Abbeydale Picture House; Beauchief Abbey; the Cutlers’ Hall; the Madina Mosque on Wolseley Road and Tapton Hall in Crosspool are opening their doors, along with several churches, among them St Marks in Broomhill and Hill Top Chapel in Attercliffe.
People can go ‘drainspotting’ - walks focusing on the features of Sheffield’s pavements - or join a guided stroll looking at the city’s role in shaping the rules of football. Grenoside Steel Works’ furnace cellar and Wortley Top Forge will be demonstrating the skills that made Sheffield an industrial powerhouse.
This year’s open days coincide with archaeological digs at the site of the lost Sheffield Castle; experts will lead tours of the excavation plot, and visitors themselves can pick up a trowel and help out. These sessions have proved so popular more have been added to meet demand.
For 2018 there is an overarching theme of ‘extraordinary women’, commemorating the 100th anniversary of women gaining the vote. Artist Annie Bindon Carter and anti-slavery campaigner Mary Anne Rawson are among the women who will be recognised, and there are two talks dedicated to countryside activist Ethel Haythornthwaite.
“She was this unassuming women who originated the Campaign to Protect Rural England, had the idea for the Green Belt, who told Alderman Graves to buy Ecclesall Woods and give them to the people of Sheffield – little people do amazing things. We need to champion everybody,” says Louise.
The co-ordinators have ramped up their social media channels but say the closure of Sheffield’s tourist information office on Surrey Street has had an impact, taking away a valuable means of distributing printed programmes. “We have not got a central point where we can do that at the moment,” Louise says.

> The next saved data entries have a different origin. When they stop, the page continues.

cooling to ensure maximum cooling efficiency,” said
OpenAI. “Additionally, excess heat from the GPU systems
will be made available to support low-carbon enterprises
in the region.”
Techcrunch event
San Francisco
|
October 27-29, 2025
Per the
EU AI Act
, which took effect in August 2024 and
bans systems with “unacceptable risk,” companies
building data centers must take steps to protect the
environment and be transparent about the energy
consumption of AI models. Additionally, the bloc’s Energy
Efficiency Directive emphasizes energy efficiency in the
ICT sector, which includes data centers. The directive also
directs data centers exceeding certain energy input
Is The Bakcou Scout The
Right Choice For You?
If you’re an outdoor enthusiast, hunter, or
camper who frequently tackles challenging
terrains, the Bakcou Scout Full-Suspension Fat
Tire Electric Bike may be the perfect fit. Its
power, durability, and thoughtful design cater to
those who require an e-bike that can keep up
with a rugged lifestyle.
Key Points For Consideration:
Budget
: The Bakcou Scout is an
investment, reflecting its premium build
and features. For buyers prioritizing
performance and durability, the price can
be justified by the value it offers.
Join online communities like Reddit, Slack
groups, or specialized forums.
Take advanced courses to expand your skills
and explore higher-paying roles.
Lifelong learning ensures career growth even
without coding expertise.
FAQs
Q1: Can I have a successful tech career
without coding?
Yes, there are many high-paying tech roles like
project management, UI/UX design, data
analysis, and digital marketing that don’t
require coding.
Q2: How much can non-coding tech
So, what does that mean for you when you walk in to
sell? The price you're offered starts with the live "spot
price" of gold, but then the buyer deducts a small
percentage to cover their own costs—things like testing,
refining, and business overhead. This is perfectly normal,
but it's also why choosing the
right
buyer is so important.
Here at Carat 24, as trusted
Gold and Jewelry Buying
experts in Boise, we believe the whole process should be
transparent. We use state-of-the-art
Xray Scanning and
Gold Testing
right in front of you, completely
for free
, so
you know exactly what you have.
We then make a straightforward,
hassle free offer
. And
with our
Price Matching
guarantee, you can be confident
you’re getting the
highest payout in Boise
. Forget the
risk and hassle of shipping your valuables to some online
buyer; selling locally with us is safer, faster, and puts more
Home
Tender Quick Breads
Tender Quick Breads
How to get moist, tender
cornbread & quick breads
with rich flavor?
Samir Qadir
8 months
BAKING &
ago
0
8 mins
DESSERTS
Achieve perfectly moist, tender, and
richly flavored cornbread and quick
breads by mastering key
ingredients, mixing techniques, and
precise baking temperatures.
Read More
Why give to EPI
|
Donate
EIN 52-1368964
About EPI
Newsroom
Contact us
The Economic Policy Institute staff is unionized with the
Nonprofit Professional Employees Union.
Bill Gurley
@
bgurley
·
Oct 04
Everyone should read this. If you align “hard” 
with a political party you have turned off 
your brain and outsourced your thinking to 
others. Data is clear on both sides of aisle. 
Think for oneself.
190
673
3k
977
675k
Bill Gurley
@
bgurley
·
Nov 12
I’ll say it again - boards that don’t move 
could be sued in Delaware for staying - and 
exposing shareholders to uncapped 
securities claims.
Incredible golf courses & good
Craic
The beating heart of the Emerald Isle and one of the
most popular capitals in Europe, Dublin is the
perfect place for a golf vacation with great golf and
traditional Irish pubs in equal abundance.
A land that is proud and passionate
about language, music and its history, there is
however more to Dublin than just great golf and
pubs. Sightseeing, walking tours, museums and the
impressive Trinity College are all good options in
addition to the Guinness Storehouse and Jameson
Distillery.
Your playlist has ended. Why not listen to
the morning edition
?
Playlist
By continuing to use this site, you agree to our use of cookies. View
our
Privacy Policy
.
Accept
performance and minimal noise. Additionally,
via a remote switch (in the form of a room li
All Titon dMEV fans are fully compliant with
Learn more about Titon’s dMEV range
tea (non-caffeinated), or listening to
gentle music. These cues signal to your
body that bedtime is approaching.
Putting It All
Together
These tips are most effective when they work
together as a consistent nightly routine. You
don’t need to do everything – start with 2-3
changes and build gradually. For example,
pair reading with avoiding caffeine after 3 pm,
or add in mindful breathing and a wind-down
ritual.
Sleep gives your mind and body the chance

The history festival’s popularity in Sheffield has grown rapidly, with the number of individual events more than doubling since 2015. Part of a national initiative that began in 1994, it relies on the efforts of volunteers.
“There are some wonderful people out there,” says Louise. “If you put your postcode in to the national online site to look at what’s happening near you, you would find something in Ecclesfield, High Green, Walkley, Crookes, Attercliffe – it’s everywhere. It’s not just big stuff, it’s Wincobank Hill, Tinsley, Heeley; everywhere you look people are proud of where they live. I think that's terrific and such a healthy thing.”
Dates have already been set for 2019, when the festival will expand again to 10 days from September 13 to 22 with a theme of ‘people power’.
“That’s right up our street,” Louise says.